L’enseignement de l’Histoire et le doute sont pour moi indissociables. Le doute est même vertueux car il est l’expression de l’esprit critique que nous voulons développer chez nos élèves. Il pose cependant question quand il amène à remettre en cause certains faits historiques. Ce phénomène n’est pas nouveau. Il y a vingt ans déjà, au moment des attentats du 11 septembre 2001, un élève avait parlé de vidéos truquées par les États-Unis pour justifier leur intervention au Moyen-Orient. Aujourd’hui, cette tendance s’amplifie, même si, il faut le préciser, elle ne constitue pas mon quotidien. Elle est certainement liée au média privilégié par les adolescents pour s’informer : les réseaux sociaux. En effet, si les réseaux constituent une mine de connaissances, ils sont aussi le lieu de théories complotistes et négationnistes véhiculées par des groupes pour lesquels l’Internet est un véritable canal de propagande.

Décortiquer le processus

Que faire alors quand un élève remet en question une vérité historique ? La première des choses est de ne pas balayer cette affirmation d’un revers de la main. J’aurais pour ma part tendance à répondre « très bien, prouve ce que tu dis ! ». Les arguments sont souvent bien pauvres. Je me saisis alors de l’occasion pour « décortiquer » le processus qui peut amener à croire telle ou telle théorie.
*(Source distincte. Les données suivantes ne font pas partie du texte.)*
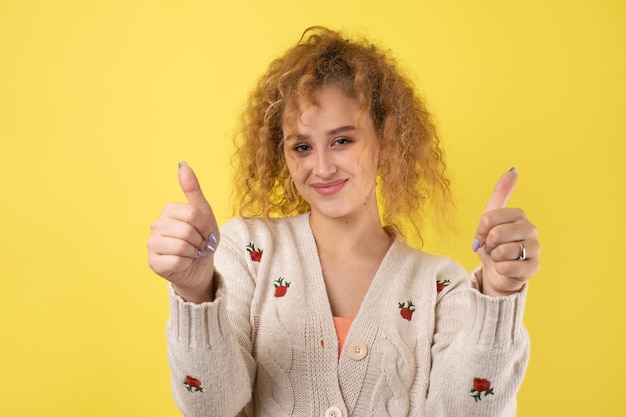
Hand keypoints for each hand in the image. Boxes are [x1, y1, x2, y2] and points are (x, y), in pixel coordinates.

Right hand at [147, 162, 219, 302]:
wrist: (200, 268)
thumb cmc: (202, 240)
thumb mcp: (204, 214)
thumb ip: (193, 190)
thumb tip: (182, 165)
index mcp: (168, 211)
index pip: (192, 214)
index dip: (205, 227)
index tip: (206, 233)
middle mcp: (156, 225)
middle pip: (187, 230)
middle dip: (200, 241)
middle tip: (199, 245)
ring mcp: (152, 244)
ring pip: (181, 245)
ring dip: (193, 253)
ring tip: (192, 253)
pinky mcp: (153, 262)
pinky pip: (175, 261)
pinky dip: (186, 263)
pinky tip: (184, 263)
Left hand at [472, 168, 539, 295]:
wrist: (498, 270)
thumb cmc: (495, 242)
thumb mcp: (492, 216)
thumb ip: (501, 193)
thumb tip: (513, 170)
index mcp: (519, 215)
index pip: (489, 218)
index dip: (480, 230)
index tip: (483, 235)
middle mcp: (531, 229)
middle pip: (496, 234)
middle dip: (488, 244)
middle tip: (492, 247)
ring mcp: (535, 249)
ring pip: (504, 251)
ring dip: (495, 257)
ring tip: (499, 257)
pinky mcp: (533, 267)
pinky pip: (509, 266)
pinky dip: (499, 268)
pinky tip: (503, 267)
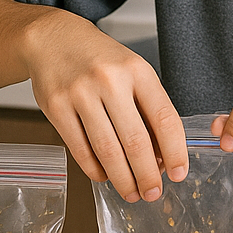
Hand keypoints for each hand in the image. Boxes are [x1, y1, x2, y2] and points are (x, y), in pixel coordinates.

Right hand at [24, 9, 187, 203]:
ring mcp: (80, 94)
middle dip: (147, 175)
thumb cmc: (100, 60)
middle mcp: (109, 80)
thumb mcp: (133, 71)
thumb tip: (160, 157)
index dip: (175, 151)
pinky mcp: (55, 108)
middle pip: (135, 141)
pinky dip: (95, 170)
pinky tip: (105, 176)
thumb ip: (148, 109)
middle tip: (153, 193)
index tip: (179, 173)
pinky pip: (80, 149)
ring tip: (132, 193)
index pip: (164, 118)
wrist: (53, 39)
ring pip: (107, 150)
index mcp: (137, 71)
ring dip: (122, 179)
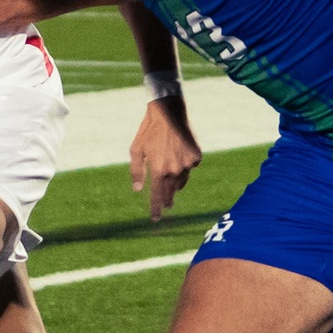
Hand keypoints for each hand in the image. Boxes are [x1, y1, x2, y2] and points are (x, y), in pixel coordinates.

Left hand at [130, 96, 201, 220]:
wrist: (168, 113)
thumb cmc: (148, 130)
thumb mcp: (136, 150)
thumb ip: (137, 172)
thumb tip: (138, 190)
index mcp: (158, 170)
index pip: (157, 197)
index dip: (156, 209)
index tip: (156, 220)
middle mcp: (174, 170)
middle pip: (171, 192)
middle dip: (168, 199)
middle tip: (168, 205)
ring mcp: (187, 164)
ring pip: (182, 181)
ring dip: (176, 180)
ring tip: (171, 172)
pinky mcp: (196, 157)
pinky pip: (190, 167)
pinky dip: (185, 164)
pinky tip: (179, 153)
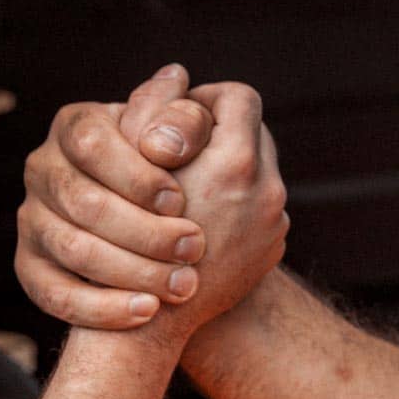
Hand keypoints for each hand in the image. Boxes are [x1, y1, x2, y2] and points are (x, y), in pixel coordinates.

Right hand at [18, 65, 219, 330]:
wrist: (153, 235)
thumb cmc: (172, 172)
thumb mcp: (181, 137)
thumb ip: (181, 115)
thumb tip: (177, 81)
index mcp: (75, 126)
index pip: (91, 143)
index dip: (137, 174)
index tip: (181, 200)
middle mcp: (43, 168)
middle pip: (83, 201)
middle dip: (144, 230)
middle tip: (195, 247)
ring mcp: (30, 219)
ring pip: (72, 250)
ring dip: (133, 271)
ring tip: (183, 285)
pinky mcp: (30, 267)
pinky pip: (54, 294)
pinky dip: (103, 307)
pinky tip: (147, 311)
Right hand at [129, 81, 286, 348]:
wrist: (151, 324)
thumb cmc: (124, 239)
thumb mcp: (131, 164)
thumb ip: (153, 115)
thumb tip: (177, 74)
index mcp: (234, 163)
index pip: (238, 98)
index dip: (204, 100)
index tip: (178, 116)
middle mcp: (265, 192)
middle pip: (252, 134)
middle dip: (217, 135)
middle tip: (182, 147)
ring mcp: (274, 224)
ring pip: (258, 173)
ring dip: (224, 171)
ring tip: (189, 183)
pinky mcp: (270, 251)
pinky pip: (257, 211)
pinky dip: (230, 208)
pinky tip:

Pour illustrer mon propos, je pourrais donner l’exemple suivant : il y a quelques années, alors que nous évoquions la Shoah, un lycéen lançait à la cantonade « j’ai toujours entendu dire que les juifs étaient des traîtres, des lâches ». Une fois passé l’effroi, j’ai recueilli des documents aux archives départementales de Colmar à propos d’un Français de confession juive déporté à Auschwitz. J’ai étudié ces ressources avec mes élèves. Ils ont notamment découvert que cet homme avait été décoré par la Croix de guerre, décoration militaire instituée en 1915 pour récompenser les soldats ayant fait preuve d’une conduite exceptionnelle. La preuve était faite que le postulat de départ était faux. Face à un public scolaire en profonde mutation, les enseignants doivent être outillés pour répondre à ces remises en question. L’éducation aux médias à laquelle ils doivent mener leurs élèves constituera un enjeu majeur de leur enseignement. Plus largement encore, le doute émis par les élèves sur le contenu de nos enseignements nous interroge aussi sur des programmes simplifiés à l’extrême qui ne sont pas toujours le reflet des recherches universitaires et qui sont souvent eurocentrés.